Obtaining a reliable third-party opinion of value is an important part of successful estate planning strategy and execution.  Following the standards of our profession expected by the I.R.S., we have successfully documented hundreds of transfers for estate and gift tax compliance purposes.

Our valuation experience in a broad cross-section of industries and services and for all types of interests include the following:

Valuation of minority and controlling interests in closely held businesses
S corporation valuations
Family limited partnerships and limited liability companies
Fractional interest valuations
C to S conversions
Dealing with tax-related controversies

In particular, our experience includes:

Buy/Sell-Shareholder Agreements

 We have extensive experience assisting clients and attorneys in crafting the valuation provisions of shareholder agreements, the result of years of working with agreements that caused conflict upon the exit of a partner.  Valuation clauses in these agreements are critical, and we can help. 

Family Limited Partnerships & Family Limited Liability Companies

The valuation of family limited partnerships and family limited liability companies is a rapidly-changing landscape.  Tax court cases continue to impact many issues that affect the drafting of these complex agreements. 

A tutorial on Valuation Discounts and analysis of Chapter 14 and Section 2036 can be found by clicking this Valuation Discounts power-point.

The IRS has released Appeals Coordinated Issue Settlement Guidelines for FLP’s.  To see what the IRS has to say about this important topic, click here.

Subchapter S Corporations

Valuation of Subchapter S Corporations is one of the most controversial issues in business valuation today.  We are nationally known experts, having been involved in leading the discussion since the “Gross case” that brought this issue to a head.  For more information on this timely valuation topic, click here

 Other issues affecting Estate and Gift Valuation

 Many other issues continue to affect the estate and gift valuation landscape.  Recent rulings on consideration of subsequent events are crucial to proper valuation. 

C Corporation cases involving the deductibility of taxes for built-in gains also continue to be an issue.  The most recent case dealing with this issue is the reversal of the Jelke decision by the 11th Circuit (Estate of Jelke et v. Commissioner, 05-15549, U.S. Court of Appeals for the 11th Circuit, Nov. 15, 2007).  This decision was a major victory for taxpayers, allowing a full discount for the built-in gains tax of the C corporation, where the lower court had allowed only a present-value over an assumed liquidation period. 

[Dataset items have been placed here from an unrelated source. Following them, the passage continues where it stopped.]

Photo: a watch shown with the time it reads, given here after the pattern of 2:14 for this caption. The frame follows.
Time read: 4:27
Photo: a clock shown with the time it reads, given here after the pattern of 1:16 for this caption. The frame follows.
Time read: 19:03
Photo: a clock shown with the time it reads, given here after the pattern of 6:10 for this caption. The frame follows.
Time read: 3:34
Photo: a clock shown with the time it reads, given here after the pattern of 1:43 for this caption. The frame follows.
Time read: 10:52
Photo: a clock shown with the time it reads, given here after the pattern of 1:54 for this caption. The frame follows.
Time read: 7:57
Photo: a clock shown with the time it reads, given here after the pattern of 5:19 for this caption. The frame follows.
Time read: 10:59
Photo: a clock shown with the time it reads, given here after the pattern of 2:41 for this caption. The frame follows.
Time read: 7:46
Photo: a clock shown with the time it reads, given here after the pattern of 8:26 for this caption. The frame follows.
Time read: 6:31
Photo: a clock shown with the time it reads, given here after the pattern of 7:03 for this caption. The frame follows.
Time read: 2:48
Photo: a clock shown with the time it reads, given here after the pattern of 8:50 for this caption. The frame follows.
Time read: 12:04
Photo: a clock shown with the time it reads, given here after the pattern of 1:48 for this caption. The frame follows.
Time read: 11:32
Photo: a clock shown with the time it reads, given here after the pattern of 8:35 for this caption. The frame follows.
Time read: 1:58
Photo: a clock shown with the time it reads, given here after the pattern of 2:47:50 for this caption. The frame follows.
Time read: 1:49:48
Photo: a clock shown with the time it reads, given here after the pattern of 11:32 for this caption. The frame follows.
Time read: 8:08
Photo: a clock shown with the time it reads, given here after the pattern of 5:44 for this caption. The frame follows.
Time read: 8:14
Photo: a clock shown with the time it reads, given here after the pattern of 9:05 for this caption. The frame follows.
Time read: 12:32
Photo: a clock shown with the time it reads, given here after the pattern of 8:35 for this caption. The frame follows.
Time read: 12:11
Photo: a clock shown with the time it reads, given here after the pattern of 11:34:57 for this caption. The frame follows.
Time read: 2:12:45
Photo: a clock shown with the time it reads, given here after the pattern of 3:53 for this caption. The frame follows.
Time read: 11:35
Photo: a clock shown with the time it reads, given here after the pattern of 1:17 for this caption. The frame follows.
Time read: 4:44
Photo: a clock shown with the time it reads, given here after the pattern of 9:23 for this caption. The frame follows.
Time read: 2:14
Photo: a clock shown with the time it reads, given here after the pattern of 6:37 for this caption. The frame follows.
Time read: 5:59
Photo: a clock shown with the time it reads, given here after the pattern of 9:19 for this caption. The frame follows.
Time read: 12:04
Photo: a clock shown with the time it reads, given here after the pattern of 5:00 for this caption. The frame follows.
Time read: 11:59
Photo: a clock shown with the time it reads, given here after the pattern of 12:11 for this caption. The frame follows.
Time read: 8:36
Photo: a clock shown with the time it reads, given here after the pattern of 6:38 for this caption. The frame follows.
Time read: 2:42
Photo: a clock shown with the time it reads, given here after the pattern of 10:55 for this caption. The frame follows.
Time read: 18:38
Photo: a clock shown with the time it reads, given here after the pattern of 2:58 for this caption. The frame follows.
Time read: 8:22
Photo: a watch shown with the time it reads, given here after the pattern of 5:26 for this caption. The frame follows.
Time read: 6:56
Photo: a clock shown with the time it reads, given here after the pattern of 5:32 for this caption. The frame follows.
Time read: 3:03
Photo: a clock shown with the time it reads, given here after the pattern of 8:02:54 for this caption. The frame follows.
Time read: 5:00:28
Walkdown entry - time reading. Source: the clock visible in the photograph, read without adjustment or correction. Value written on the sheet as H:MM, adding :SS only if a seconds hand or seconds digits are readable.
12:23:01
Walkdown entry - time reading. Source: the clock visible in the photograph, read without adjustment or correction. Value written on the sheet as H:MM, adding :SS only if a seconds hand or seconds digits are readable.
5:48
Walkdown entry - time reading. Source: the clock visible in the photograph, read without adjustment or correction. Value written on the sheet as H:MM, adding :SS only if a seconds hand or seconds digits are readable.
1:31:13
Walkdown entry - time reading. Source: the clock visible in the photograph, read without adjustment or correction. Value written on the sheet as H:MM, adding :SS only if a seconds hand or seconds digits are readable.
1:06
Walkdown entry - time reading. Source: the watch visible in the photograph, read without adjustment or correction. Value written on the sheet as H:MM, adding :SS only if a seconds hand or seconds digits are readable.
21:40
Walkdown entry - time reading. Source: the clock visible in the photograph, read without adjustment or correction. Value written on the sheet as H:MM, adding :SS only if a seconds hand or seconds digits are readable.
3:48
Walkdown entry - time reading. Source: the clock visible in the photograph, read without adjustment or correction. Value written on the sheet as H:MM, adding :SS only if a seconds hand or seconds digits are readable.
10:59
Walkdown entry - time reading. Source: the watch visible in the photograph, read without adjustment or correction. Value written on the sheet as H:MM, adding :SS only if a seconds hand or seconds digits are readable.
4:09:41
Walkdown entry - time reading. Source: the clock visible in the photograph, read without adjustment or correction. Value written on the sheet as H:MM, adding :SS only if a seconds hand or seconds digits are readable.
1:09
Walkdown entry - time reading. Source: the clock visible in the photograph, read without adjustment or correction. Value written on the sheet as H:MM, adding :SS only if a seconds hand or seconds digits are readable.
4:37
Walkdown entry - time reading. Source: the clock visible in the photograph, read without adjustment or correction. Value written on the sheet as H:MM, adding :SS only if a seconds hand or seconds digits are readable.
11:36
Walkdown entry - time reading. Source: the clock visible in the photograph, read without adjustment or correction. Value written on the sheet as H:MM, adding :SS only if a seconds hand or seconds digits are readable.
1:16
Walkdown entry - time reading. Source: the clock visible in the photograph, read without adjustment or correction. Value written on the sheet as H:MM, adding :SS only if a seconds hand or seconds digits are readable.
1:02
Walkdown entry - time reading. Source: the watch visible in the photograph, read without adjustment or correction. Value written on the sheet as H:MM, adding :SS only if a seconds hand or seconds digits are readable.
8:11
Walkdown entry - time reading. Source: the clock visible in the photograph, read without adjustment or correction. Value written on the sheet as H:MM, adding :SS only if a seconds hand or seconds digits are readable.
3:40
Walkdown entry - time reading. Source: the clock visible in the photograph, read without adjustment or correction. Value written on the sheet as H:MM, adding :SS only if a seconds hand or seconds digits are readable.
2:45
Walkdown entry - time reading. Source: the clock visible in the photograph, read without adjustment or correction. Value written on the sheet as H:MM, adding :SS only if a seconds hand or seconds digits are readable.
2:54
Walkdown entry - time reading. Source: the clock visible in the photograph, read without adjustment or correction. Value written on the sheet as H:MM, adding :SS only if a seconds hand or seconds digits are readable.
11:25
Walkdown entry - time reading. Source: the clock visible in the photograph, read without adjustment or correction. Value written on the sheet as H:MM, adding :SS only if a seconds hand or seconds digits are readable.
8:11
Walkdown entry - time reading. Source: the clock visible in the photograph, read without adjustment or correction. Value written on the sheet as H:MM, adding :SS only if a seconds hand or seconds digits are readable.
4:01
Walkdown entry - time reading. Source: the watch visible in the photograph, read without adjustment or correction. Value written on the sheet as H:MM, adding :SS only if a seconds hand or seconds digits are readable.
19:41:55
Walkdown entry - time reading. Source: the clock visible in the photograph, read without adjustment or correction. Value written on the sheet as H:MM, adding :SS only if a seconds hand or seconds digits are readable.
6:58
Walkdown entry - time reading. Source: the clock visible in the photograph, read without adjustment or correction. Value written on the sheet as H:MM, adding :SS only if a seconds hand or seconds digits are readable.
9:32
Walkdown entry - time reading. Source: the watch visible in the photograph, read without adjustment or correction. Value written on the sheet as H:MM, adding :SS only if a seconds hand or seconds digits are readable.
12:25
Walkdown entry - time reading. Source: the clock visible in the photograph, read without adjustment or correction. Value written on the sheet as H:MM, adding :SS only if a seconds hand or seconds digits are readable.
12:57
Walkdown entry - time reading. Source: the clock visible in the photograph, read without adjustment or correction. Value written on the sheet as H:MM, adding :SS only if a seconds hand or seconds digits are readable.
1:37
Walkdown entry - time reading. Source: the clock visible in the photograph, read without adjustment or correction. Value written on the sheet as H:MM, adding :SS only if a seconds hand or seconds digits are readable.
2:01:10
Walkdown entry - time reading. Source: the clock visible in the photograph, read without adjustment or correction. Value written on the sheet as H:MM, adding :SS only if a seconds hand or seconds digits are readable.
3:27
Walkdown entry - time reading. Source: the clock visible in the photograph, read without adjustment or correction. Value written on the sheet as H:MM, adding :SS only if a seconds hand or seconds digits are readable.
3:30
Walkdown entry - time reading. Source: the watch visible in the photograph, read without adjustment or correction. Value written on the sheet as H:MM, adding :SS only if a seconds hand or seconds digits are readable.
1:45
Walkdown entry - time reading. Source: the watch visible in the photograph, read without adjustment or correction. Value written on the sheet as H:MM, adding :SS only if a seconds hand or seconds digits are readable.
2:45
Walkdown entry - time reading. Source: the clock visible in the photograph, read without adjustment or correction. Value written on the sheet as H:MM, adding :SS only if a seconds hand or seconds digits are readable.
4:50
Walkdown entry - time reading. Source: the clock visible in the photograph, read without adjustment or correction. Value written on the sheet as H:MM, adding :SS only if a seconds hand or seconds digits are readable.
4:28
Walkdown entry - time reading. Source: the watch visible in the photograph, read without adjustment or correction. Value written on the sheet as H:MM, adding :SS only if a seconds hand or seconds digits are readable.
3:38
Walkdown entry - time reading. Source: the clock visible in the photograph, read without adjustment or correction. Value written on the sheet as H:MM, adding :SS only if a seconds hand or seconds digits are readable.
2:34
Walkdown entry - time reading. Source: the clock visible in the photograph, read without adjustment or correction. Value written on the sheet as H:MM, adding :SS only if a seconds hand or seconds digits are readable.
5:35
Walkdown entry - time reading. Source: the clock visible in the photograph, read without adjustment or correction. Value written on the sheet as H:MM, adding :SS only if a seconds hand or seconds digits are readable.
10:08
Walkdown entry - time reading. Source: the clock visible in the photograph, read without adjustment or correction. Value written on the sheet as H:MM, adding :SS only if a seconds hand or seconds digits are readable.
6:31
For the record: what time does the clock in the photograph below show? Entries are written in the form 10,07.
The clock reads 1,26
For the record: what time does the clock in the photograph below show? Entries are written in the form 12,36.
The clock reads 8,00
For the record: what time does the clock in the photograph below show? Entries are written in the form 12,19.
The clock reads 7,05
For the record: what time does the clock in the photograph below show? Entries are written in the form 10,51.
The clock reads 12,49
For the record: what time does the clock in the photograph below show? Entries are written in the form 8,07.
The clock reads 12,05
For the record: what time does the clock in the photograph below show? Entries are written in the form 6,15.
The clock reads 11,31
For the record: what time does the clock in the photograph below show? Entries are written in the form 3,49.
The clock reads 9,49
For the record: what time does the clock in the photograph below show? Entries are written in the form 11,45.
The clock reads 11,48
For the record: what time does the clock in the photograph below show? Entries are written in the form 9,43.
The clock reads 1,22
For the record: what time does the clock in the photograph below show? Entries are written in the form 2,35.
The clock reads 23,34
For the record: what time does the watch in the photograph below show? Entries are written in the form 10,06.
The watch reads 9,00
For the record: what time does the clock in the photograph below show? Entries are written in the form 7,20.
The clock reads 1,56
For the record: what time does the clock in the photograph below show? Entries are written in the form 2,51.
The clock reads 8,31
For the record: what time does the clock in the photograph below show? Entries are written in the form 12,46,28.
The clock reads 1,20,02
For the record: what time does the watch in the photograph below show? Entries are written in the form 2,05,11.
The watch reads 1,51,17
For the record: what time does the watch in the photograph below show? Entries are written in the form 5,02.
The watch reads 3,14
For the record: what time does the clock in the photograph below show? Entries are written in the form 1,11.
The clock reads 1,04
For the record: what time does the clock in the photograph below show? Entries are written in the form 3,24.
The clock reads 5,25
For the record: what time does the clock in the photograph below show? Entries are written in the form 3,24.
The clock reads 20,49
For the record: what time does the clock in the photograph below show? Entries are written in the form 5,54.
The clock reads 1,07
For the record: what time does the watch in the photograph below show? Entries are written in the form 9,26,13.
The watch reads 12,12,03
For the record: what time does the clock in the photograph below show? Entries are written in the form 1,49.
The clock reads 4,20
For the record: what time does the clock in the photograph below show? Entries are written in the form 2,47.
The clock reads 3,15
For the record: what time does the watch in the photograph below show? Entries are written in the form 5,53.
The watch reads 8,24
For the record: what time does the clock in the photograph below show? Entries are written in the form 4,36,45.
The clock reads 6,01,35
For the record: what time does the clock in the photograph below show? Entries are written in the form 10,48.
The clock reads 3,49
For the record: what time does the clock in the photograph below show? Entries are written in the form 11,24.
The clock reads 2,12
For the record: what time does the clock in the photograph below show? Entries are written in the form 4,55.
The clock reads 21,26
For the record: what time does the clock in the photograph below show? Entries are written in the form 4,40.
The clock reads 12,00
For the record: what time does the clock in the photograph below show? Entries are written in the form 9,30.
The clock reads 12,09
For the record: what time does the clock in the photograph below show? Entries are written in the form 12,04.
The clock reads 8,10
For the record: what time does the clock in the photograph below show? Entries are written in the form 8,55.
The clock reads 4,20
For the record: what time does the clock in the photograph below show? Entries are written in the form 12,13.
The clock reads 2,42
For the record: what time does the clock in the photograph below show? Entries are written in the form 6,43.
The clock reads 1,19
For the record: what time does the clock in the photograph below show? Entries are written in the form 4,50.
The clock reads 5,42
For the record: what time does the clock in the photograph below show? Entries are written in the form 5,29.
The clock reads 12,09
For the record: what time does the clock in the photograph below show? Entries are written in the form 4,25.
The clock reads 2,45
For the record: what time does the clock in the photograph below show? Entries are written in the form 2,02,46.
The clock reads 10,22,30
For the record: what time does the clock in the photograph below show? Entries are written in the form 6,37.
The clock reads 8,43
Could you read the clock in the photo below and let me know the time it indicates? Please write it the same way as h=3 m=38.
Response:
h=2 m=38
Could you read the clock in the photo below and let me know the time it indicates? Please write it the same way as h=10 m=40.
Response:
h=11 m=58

In addition, the Tax Court has soundly endorsed the use of qualified appraisers in the case of Kohler v. Commissioner (TC Memo 2006-152, July 15, 2006.) 

Practice Issues in Estate and Gift

Practitioners should be aware of the Regulations Governing the Practice of Attorneys, Certified Public Accountants, Enrolled Agents, Enrolled Actuaries, and Appraisers before the Internal Revenue Services rules set forth by Circular 230.

In addition, the Pension Protection Act, signed into law in 2006, changed the statutory definitions of qualified appraiser/appraisal, and gave the IRS new powers to sanction appraisers.  For a summary of the rules changes by Michael Crain, former chair of the AICPA BVFLS Committee,
click here.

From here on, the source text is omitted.